Your assignment.
For the word "down", find each line in the entries where it occurs and copy that line.

** Entries supplied follows **

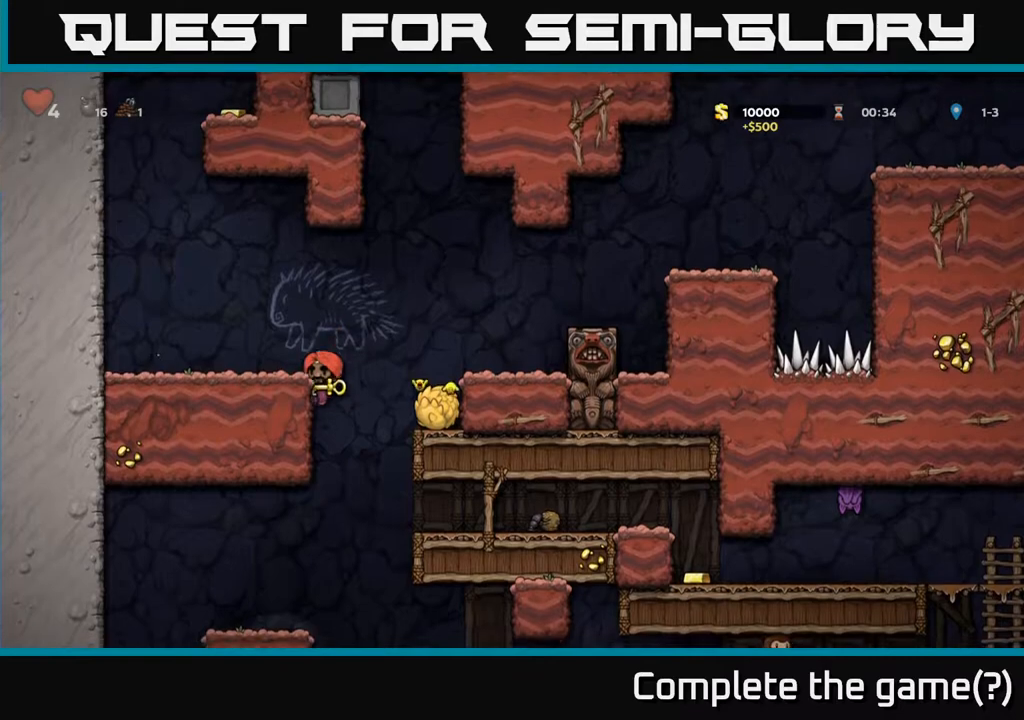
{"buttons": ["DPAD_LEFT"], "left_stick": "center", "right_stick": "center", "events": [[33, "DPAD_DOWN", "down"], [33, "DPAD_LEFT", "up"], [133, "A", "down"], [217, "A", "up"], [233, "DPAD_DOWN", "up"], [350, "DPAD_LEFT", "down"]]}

** End of Entries supplied **
** Entries supplied follows **

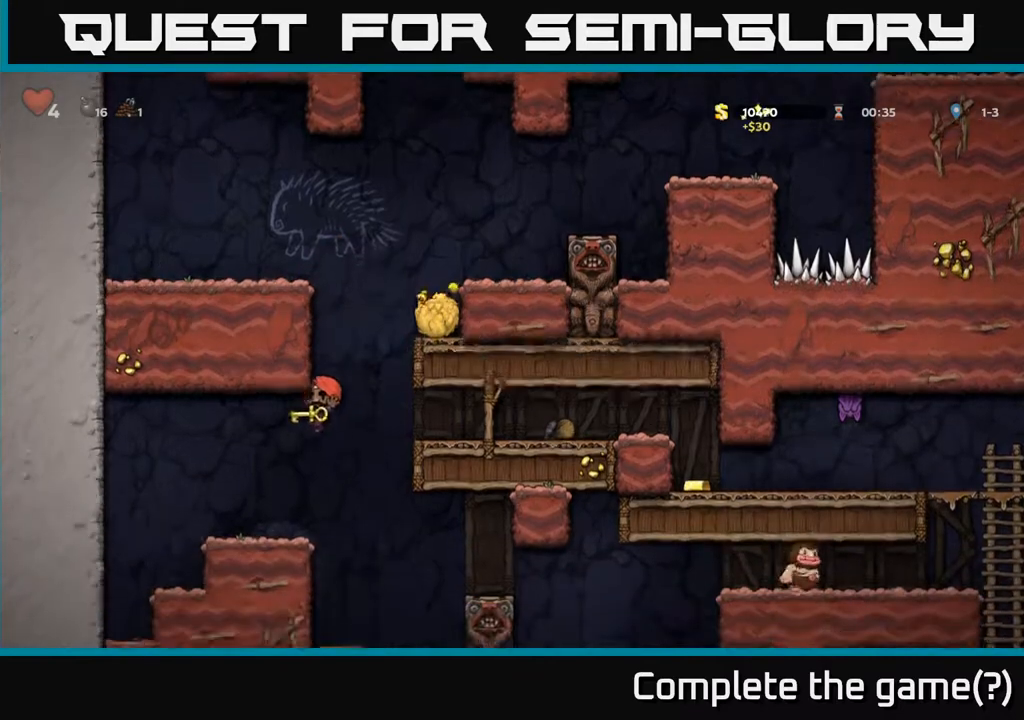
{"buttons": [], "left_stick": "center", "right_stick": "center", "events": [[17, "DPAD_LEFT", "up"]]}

** End of Entries supplied **
** Entries supplied follows **

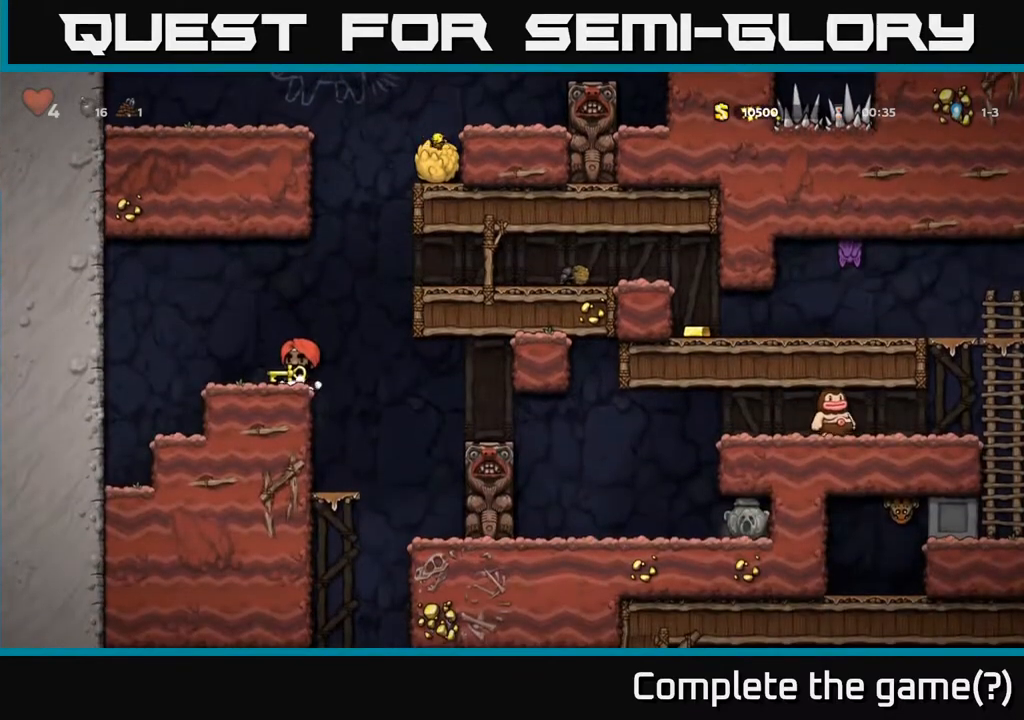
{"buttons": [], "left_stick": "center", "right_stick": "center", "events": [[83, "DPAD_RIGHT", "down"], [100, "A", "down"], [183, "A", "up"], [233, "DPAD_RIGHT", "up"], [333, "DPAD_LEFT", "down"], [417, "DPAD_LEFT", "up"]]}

** End of Entries supplied **

Reply to the task.
{"buttons": ["DPAD_LEFT"], "left_stick": "center", "right_stick": "center", "events": [[33, "DPAD_DOWN", "down"], [33, "DPAD_LEFT", "up"], [133, "A", "down"], [217, "A", "up"], [233, "DPAD_DOWN", "up"], [350, "DPAD_LEFT", "down"]]}
{"buttons": [], "left_stick": "center", "right_stick": "center", "events": [[83, "DPAD_RIGHT", "down"], [100, "A", "down"], [183, "A", "up"], [233, "DPAD_RIGHT", "up"], [333, "DPAD_LEFT", "down"], [417, "DPAD_LEFT", "up"]]}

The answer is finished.